Между тем автор «Приключений», столь неумолимый к недостатками высших классов, с особенной любовью изображает хорошие оттенки в невежестве. Любовь художника к своему созданию нам понятна и нравится; согревая их своею любовью, он творит лучше и всегда заставляет читателя также к ним привязываться. Чувство любви к своему созданию также, необходимо при творчестве, как чувство веры в истинность создания. Мы никогда не решимся упрекать художника в привязанности к своему вымыслу; но тут не должно быть личности; художник не должен привязываться к своим лицам, потому что они выражают его собственный образ мыслей. Впрочем, у Вельтмана эта любовь заметна более как контраст его нерасположению к некоторым действующим лицам его романа, с которыми он не сходится в своих понятиях, и мы обратили на нее внимание только потому, что заметили его пристрастие к этим последним. Не любите порочных в действительности: но, создавая их, пригрейте их вашим чувством, как собственных детей своих; а не отталкивайте от себя как подкидышей; иначе в наших глазах вы заподозрите законность их происхождения.

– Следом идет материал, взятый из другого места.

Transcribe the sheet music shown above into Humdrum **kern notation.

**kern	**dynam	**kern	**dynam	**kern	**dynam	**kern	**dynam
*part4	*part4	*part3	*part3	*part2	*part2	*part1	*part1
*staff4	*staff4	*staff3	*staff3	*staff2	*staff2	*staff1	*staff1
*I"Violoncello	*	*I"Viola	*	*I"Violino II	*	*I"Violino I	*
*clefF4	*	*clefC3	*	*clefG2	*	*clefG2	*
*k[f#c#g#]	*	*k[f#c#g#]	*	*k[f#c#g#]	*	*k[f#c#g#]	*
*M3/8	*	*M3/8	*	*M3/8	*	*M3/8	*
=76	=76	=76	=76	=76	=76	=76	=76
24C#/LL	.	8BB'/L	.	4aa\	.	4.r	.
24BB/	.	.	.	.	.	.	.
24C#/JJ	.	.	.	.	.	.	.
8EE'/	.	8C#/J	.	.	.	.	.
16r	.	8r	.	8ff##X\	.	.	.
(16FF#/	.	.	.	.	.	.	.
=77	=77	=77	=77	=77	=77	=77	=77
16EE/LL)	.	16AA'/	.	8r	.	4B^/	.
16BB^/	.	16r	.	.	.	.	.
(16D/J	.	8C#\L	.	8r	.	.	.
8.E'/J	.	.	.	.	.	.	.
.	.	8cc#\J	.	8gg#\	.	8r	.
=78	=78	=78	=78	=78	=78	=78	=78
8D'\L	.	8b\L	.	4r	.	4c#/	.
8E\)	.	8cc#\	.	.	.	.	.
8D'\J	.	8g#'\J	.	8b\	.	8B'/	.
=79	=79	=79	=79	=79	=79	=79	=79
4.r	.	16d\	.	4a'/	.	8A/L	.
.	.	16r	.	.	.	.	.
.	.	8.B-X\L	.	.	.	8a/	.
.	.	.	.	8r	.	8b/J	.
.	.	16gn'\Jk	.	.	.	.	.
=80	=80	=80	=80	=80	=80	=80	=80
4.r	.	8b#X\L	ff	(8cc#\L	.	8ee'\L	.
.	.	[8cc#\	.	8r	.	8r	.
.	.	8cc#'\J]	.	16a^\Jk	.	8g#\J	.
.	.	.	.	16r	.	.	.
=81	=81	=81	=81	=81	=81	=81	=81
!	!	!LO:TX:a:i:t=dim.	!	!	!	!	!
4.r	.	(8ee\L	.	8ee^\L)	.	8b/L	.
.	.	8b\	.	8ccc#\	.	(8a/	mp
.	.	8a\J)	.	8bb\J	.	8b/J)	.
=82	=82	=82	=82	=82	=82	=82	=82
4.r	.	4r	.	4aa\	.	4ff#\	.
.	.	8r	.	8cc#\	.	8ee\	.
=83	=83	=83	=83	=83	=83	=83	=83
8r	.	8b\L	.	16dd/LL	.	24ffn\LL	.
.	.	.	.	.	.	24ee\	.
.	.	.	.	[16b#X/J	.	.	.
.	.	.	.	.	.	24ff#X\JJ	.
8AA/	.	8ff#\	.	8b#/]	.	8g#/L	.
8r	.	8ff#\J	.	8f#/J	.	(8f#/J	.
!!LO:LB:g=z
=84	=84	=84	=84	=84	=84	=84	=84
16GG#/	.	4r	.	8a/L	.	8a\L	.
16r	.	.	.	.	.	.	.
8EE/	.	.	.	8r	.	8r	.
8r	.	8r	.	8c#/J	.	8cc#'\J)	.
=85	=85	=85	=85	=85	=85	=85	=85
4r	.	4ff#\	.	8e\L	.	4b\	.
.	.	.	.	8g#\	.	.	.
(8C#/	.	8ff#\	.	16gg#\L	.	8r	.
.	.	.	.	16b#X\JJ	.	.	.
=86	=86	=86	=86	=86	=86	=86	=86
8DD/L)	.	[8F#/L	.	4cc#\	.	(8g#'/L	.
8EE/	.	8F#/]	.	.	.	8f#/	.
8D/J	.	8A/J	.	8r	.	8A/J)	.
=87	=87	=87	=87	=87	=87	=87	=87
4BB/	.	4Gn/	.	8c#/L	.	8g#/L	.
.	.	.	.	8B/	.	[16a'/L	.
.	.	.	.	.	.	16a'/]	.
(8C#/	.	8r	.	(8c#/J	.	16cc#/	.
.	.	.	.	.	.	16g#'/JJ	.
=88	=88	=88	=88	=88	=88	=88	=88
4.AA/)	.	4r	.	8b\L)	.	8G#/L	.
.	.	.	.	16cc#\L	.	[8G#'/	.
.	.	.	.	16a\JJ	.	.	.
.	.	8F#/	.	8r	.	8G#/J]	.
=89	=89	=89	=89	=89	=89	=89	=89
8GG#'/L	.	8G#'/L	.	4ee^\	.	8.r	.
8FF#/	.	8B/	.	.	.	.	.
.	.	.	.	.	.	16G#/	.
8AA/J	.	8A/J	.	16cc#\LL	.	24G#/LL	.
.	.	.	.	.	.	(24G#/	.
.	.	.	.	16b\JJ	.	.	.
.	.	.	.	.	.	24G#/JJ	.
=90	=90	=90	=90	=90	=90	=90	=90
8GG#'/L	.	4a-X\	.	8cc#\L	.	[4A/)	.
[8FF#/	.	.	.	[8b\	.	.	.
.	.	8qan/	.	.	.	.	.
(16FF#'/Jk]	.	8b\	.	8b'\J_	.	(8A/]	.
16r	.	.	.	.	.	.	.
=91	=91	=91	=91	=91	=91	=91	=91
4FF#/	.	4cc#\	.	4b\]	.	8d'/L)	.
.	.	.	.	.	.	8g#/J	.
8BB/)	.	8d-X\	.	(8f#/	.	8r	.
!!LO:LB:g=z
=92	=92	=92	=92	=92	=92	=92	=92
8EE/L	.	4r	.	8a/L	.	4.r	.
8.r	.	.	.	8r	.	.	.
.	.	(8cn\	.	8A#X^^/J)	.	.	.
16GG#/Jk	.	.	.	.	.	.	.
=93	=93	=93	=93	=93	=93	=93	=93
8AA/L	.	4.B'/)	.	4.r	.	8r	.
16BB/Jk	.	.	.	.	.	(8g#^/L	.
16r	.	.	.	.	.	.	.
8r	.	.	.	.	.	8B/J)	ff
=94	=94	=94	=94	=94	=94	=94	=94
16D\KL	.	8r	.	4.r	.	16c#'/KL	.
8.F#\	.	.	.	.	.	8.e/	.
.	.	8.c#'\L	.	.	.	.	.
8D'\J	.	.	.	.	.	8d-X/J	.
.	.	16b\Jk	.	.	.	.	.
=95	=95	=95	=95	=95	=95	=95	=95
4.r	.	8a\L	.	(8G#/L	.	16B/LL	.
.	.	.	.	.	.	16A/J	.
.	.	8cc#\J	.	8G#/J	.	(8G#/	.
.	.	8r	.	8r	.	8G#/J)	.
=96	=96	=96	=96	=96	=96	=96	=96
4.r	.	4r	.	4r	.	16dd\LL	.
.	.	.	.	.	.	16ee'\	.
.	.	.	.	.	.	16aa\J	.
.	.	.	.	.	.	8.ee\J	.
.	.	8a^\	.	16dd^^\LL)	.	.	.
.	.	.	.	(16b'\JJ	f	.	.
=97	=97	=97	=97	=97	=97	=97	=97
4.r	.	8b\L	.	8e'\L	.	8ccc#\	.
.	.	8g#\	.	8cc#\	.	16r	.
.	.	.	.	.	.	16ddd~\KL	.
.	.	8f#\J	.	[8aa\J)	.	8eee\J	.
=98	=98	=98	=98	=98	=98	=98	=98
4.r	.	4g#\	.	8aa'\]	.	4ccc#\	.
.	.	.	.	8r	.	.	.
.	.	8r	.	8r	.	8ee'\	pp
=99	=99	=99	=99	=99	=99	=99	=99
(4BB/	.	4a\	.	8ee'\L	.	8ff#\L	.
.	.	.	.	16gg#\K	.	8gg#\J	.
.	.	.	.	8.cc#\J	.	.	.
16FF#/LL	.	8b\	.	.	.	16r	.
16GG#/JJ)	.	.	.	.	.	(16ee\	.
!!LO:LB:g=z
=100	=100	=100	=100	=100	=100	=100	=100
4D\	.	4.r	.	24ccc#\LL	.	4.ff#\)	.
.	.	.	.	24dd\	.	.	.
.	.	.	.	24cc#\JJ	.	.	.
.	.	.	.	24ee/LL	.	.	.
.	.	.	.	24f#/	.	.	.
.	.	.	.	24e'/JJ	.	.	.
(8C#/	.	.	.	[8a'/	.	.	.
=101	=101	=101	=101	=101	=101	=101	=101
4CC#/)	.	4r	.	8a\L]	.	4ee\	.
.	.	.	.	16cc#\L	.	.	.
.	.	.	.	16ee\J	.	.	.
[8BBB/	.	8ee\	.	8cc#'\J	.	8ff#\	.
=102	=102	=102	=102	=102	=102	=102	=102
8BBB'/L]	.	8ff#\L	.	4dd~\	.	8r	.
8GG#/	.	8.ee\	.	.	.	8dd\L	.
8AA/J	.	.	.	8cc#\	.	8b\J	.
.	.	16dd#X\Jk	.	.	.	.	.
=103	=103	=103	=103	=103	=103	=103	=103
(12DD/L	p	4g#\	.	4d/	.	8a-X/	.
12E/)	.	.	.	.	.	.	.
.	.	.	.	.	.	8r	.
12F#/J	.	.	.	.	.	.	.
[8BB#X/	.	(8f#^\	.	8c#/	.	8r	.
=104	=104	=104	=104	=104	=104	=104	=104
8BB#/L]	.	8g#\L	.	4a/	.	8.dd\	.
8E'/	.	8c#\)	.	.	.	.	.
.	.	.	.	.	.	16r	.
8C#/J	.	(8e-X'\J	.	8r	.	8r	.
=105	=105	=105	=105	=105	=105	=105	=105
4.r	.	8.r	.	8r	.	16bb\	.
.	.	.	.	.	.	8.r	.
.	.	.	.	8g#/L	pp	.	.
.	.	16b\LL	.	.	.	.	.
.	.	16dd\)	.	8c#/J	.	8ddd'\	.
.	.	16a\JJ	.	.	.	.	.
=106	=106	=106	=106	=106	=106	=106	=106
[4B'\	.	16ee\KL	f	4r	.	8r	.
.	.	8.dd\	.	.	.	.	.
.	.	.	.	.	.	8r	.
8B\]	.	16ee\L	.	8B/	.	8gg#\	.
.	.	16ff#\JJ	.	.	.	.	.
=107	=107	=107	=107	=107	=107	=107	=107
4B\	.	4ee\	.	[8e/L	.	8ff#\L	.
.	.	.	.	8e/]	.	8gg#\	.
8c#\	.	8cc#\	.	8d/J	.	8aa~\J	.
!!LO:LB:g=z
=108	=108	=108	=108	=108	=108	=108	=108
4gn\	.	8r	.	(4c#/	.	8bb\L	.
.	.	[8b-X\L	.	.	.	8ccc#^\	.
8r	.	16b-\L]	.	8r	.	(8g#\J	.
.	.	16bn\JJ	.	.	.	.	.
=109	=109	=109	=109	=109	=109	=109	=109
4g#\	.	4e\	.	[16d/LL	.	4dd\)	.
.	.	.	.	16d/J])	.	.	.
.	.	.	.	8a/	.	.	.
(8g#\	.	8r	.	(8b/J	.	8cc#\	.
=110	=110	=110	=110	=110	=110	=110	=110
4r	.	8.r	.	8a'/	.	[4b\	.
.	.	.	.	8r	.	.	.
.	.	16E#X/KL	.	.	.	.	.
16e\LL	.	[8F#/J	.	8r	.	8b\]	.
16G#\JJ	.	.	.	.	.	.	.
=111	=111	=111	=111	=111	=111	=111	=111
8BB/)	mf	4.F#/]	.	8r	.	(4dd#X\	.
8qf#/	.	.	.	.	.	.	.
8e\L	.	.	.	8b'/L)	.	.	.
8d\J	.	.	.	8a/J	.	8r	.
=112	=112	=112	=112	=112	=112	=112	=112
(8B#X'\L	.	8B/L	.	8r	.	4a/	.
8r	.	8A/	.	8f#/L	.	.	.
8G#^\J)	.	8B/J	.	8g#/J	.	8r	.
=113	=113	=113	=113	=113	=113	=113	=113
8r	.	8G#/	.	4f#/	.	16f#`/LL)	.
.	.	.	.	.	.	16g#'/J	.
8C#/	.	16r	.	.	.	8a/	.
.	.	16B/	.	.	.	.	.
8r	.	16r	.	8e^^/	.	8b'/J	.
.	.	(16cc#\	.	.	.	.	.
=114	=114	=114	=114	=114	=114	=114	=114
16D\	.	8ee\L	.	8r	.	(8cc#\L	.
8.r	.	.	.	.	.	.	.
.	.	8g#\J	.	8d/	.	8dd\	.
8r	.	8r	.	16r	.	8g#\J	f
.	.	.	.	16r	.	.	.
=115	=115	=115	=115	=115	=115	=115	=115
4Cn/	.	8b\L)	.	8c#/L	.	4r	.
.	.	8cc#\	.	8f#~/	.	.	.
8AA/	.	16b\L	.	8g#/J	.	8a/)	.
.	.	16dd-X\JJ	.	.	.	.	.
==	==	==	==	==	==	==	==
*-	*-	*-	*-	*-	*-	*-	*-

В этом отношении автор всего более погрешил против самой героини романа, Саломеи Петровны. Он олицетворил в ней гордость, в основании которой не лежит ни одного доброго, благородного, возвышенного чувства, могущего оправдать ее. Эта гордость, следствие дурного воспитания и безалаберного образа жизни в доме родителей, составляет именно главную причину падения Саломеи, ею-то вовлекается она в пороки и идет прямо к своей гибели. Правда, такая женщина в действительной жизни немногим внушит к себе любовь; но за что же художник, создавая тип такого существа, не станет любить его? Разве любить в своем произведении поэтическое олицетворение порока. Значит чтить порок? нисколько. Посмотрите, с какою любовью Мильтон очертил свою Сатану, и это вовсе не доказывает любви его к злу.

Таковы в общих чертах достоинства и недостатки обоих эпизодов г. Вельтмана.

Г. Дружинин после «Полиньки Сакс», «Разсказа Алексея Дмитрича» и «Фрейлейн Вильгельмины», о которых было в свое время говорено в нашем журнале, напечатал три новые произведения: «Жюли», роман в двух-частях (Современник 1849, № 1) «Шарлотта Штиглиц», истинное происшествие (Современник 1849, № 12) «Петергофский Фонтан», повесть (Библиотека для Чтения 1850, № 12). Лучшее из них роман «Жюли».

На одной из страстных страниц своей первой повести: «Полинька Сакс», так справедливо обратившей на себя внимание нашей публики, г. Дружинин выразил свое желание написать роман, построенный на оригинальной и очень счастливой мысли – «Вы, может быть, не знаете – писал он – какое болезненное, упоительное наслаждение мучить ребенка, за волосок, за улыбку которого мы готовы отдать пол-жизни. И еще как мучить!.. По этому поводу, я скоро расскажу вам другую историю…. грустную историю, странную историю».